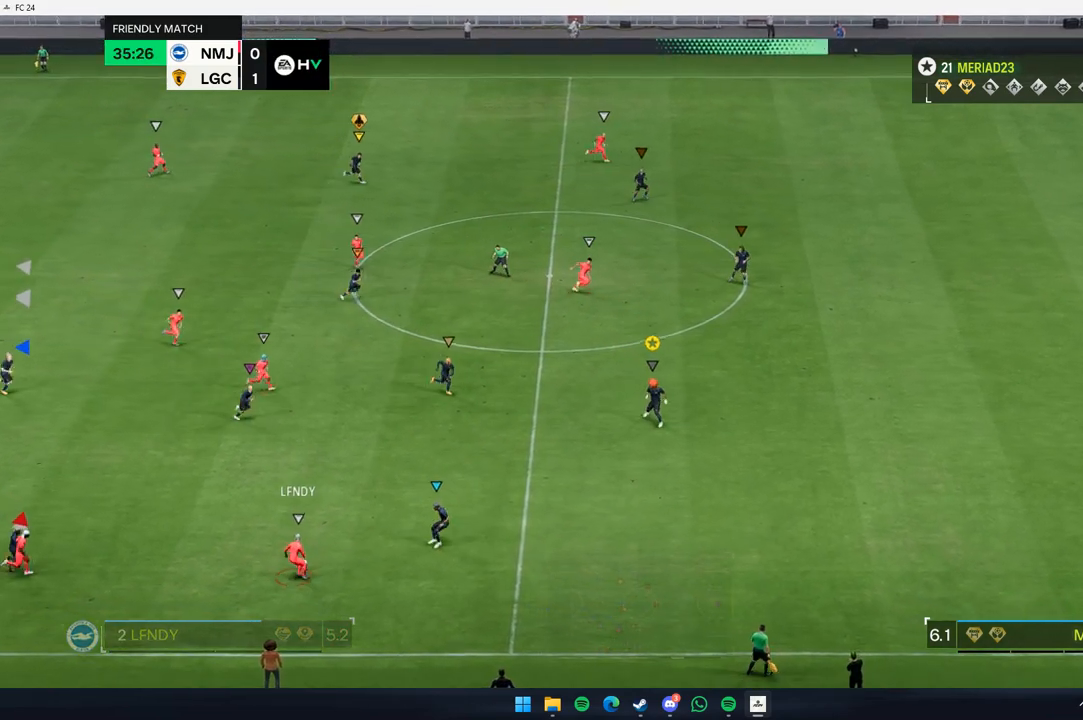
{"dt_ms": 500, "buttons": [], "left_stick": "up-right"}
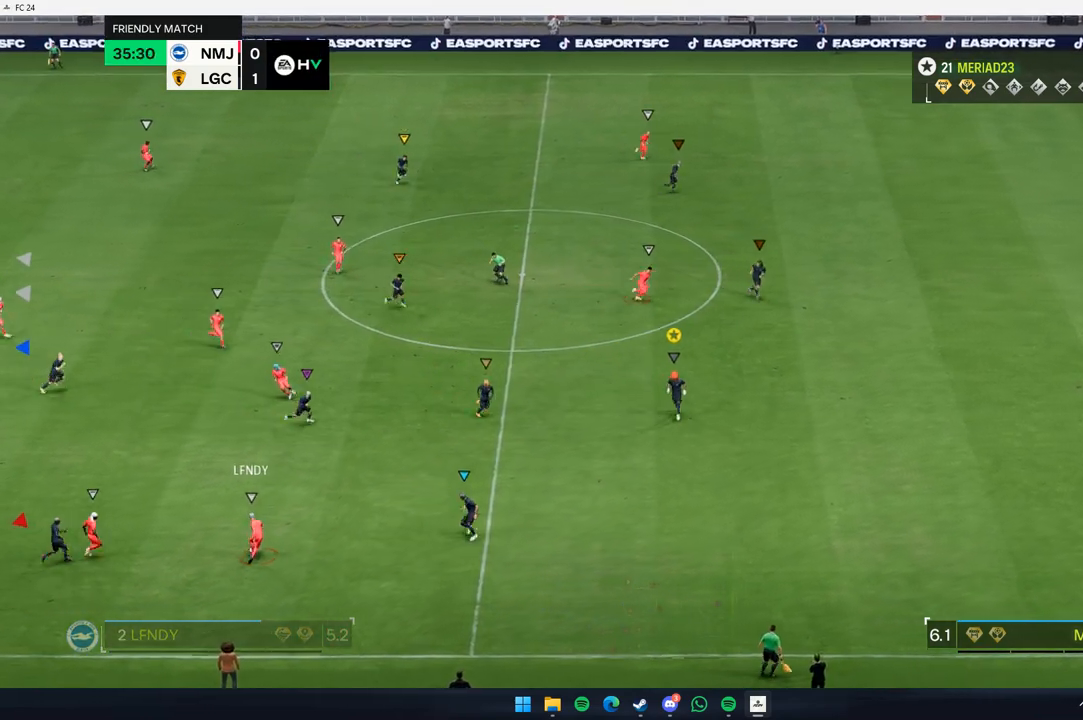
{"dt_ms": 500, "buttons": [], "left_stick": "up-right", "events": []}
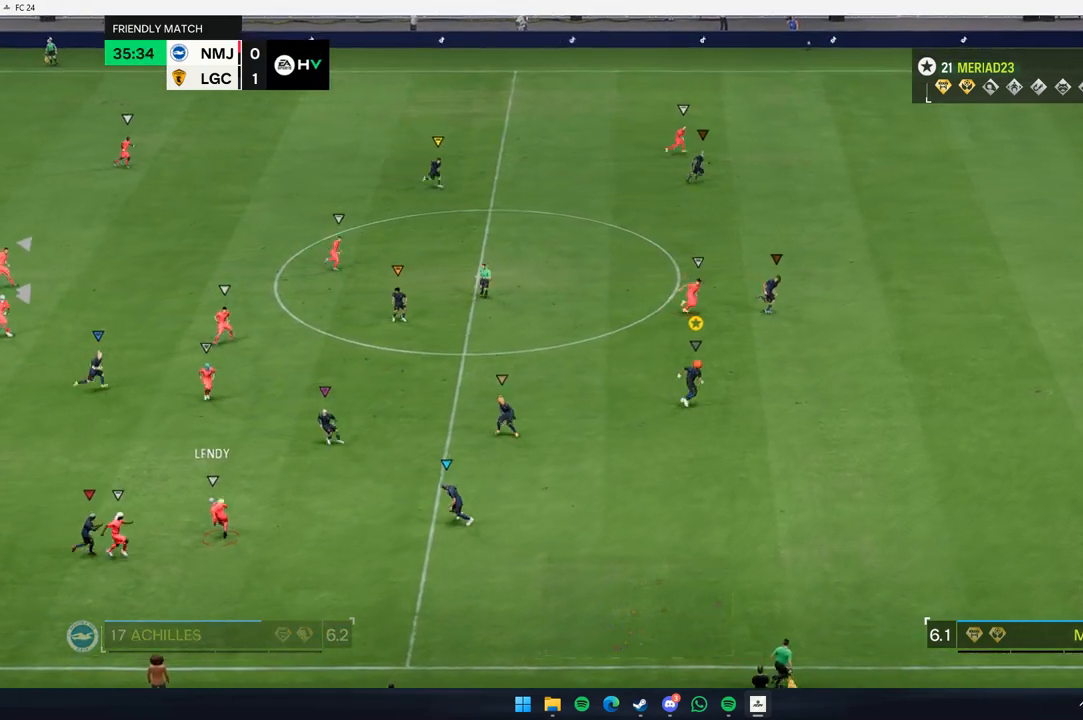
{"dt_ms": 500, "buttons": [], "left_stick": "up-right", "events": []}
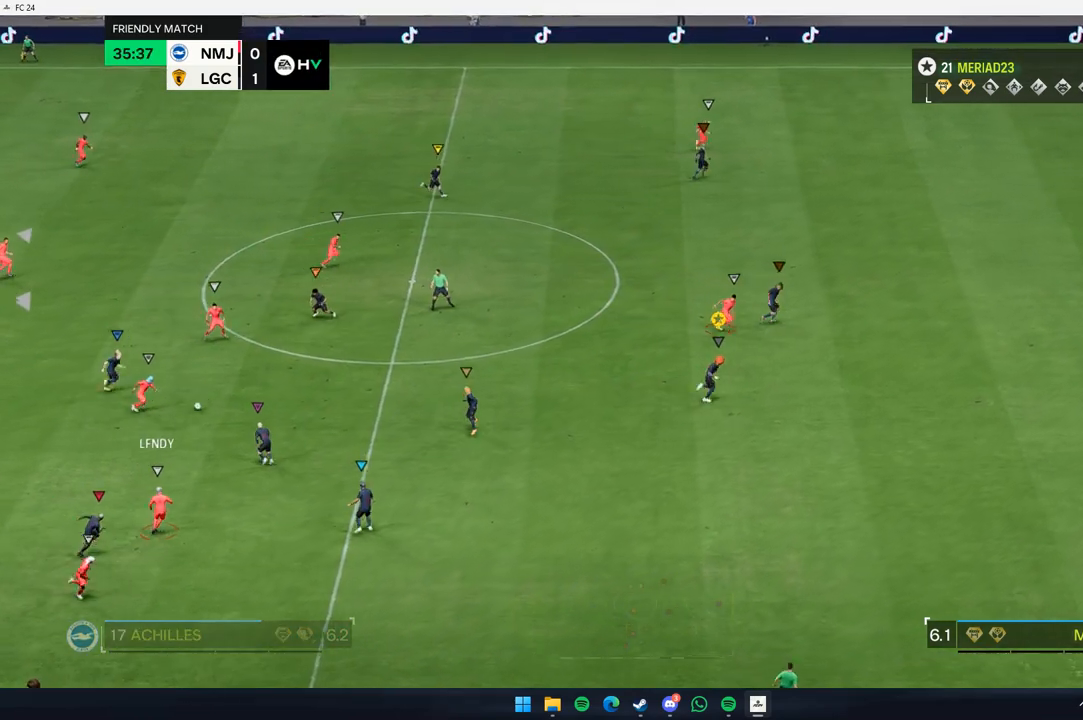
{"dt_ms": 500, "buttons": [], "left_stick": "up-right", "events": []}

## HOW TO COMPLETE THIS TASK
Return the listing above in full and unaltered. Keep the pictures out.

## TASK OUTPUT
{"dt_ms": 500, "buttons": [], "left_stick": "up-right"}
{"dt_ms": 500, "buttons": [], "left_stick": "up-right", "events": []}
{"dt_ms": 500, "buttons": [], "left_stick": "up-right", "events": []}
{"dt_ms": 500, "buttons": [], "left_stick": "up-right", "events": []}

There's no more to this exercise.